| SECTION DE TEXTE |

------------------------------------

3 sites : le Fort Saint-Jean rénové, le Centre de Conservation et de Ressources dans le quartier La Belle de Mai et l’espace construit sur le J4, dessiné par Rudy Riccioti
1 ville : la Cité Phocéenne pour accueillir ce fabuleux espace culturel

Invités

Marseille 2013, potentiel buzz ou flop avéré ?

On n’en entendait pas parler. Et, si l’on n’avait pas un œil outrageusement attentif, on aurait pu passer à côté. Alors oui, « Marseille 2013, capitale européenne de la culture », ne date pas d’hier. Le projet a été déposé en 2004 et officialisé en 2008, mais il est pour demain. On nous avait discrètement promis que la campagne de communication serait pour bientôt, nous en avons aujourd’hui les premières ébauches.
 
Marseille 2013, c’est avant tout fonder la communication sur le capital culturel déjà présent de la future capitale culturelle ; un constat qui, à l’écrit, a de quoi embrouiller l’esprit, mais qui est loin d’être incohérent. Marseille mérite son futur titre et c’est à la ville et à ses habitants de le prouver. Quand on pense à la cité phocéenne, on plante calanques pour décor, cigale et accent du sud pour fond sonore. Mais au fond, la culture marseillaise, non, l’Olympique Marseillais n’est pas une bande d’artistes. Ce n’est pas cela qui nous vient spontanément à l’esprit lorsque l’on pense à Marseille. Et pendant de longues années, Marseille n’a rien fait de visible, en termes de communication, pour légitimer son statut de 2013. Le logo, pourtant vite affiché par les localités, n’a apparemment pas marqué les esprits, malgré le choix des couleurs vives et de la typographie simple et percutante, tout à fait déclinable.

------------------------------------

| DONNÉES FOURNIES |

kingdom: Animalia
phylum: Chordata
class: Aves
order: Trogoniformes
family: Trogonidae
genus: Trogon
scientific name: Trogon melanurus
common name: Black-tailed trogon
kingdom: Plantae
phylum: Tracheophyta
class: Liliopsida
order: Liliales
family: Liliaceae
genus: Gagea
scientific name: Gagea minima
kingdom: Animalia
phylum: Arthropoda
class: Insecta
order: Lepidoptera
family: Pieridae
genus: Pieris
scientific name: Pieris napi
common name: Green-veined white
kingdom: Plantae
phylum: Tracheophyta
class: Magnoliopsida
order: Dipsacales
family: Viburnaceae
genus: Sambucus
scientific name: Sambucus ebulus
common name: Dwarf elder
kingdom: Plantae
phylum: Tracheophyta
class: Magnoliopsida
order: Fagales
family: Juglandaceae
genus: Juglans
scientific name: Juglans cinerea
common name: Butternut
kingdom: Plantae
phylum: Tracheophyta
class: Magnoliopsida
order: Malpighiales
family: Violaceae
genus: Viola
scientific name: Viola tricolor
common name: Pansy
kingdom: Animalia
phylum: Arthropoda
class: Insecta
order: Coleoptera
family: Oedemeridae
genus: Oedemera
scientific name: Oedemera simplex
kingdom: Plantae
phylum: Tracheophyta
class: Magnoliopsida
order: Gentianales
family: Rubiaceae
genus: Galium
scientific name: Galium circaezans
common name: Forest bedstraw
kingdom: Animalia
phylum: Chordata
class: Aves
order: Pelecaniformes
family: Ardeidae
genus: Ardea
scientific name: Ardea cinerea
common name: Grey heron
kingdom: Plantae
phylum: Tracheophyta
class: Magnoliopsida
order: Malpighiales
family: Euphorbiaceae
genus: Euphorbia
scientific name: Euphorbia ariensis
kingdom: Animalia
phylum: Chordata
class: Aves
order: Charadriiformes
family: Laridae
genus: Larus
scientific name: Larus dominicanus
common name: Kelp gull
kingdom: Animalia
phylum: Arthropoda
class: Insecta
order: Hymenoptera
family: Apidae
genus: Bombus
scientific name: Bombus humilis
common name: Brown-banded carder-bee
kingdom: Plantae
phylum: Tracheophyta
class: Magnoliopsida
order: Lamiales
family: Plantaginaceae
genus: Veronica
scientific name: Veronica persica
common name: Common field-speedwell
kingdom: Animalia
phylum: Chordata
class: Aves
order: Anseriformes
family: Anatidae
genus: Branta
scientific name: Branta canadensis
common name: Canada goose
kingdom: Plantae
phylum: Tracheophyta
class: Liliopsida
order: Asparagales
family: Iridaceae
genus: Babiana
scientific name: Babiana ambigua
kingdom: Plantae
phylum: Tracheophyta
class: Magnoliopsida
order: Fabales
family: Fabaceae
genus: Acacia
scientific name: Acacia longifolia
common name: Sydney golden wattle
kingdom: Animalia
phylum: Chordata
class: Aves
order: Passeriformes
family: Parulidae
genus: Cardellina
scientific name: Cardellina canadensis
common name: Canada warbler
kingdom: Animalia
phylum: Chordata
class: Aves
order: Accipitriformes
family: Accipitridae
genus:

------------------------------------

| OBJECTIF 1 |
Répondez aux questions suivantes d'après l'extrait sur Marseille 2013 :
(a) En quelle année le projet a-t-il été déposé ?
(b) Qui a dessiné l'espace construit sur le J4 ?
(c) Dans quel quartier se trouve le Centre de Conservation et de Ressources ?
| OBJECTIF 2 |
Rédigez la suite de l'extrait sur Marseille 2013, en reprenant après sa dernière phrase.
Les données constituent un matériau distinct de la section de texte.

| RÉSULTAT 1 |
(a) En 2004.
(b) Rudy Riccioti.
(c) Dans le quartier La Belle de Mai.

| RÉSULTAT 2 |
 
Cependant, elle se rattrape, petit à petit. Si l’on fouille un peu, en particulier sur le net, où les sites dédiés à Marseille 2013 fleurissent, et où les premiers extraits de la campagne de communication annoncent la couleur : humour et clichés sont au rendez-vous. S’il s’agit de donner mon avis, je dirais que l’accroche est osée, mais pas désagréable, puisque Marseille affiche désormais sur Internet un fier slogan « Descendez à la capitale » sur fond de paysages de carte postale – choix tout à fait délibéré selon Christophe Imbert, directeur de la communication de l’association Marseille-Provence 2013.

 
Suivent des vidéos d’une trentaine de secondes publiées au compte goutte, où là aussi, la vision pastis et soleil est de rigueur. La première vidéo par exemple, nous présente des joueurs de pétanque, dont l’un d’entre eux pose la sempiternelle question « Tu tires ou tu pointes ? ». C’est là qu’on est surpris ; le joueur répond par une réflexion philosophique dithyrambique, dont l’incongruité est soulignée lorsque son compagnon rétorque que, lui, aurait sans doute « pointé ». Re-belotte (sans insister sur les clichés), une deuxième vidéo nous présente deux femmes sous une pergola méditerranéenne, dont l’accent marseillais presque trop prononcé (aurait-on demandé à des parisiennes de jouer des provinciales ?!), est couvert par des bruits de travaux, et les deux protagonistes en parlent comme d’une symphonie riche en émotions. De quoi traiter les clichés avec humour, en mêlant réflexions culturelles et vision parisienne de la région.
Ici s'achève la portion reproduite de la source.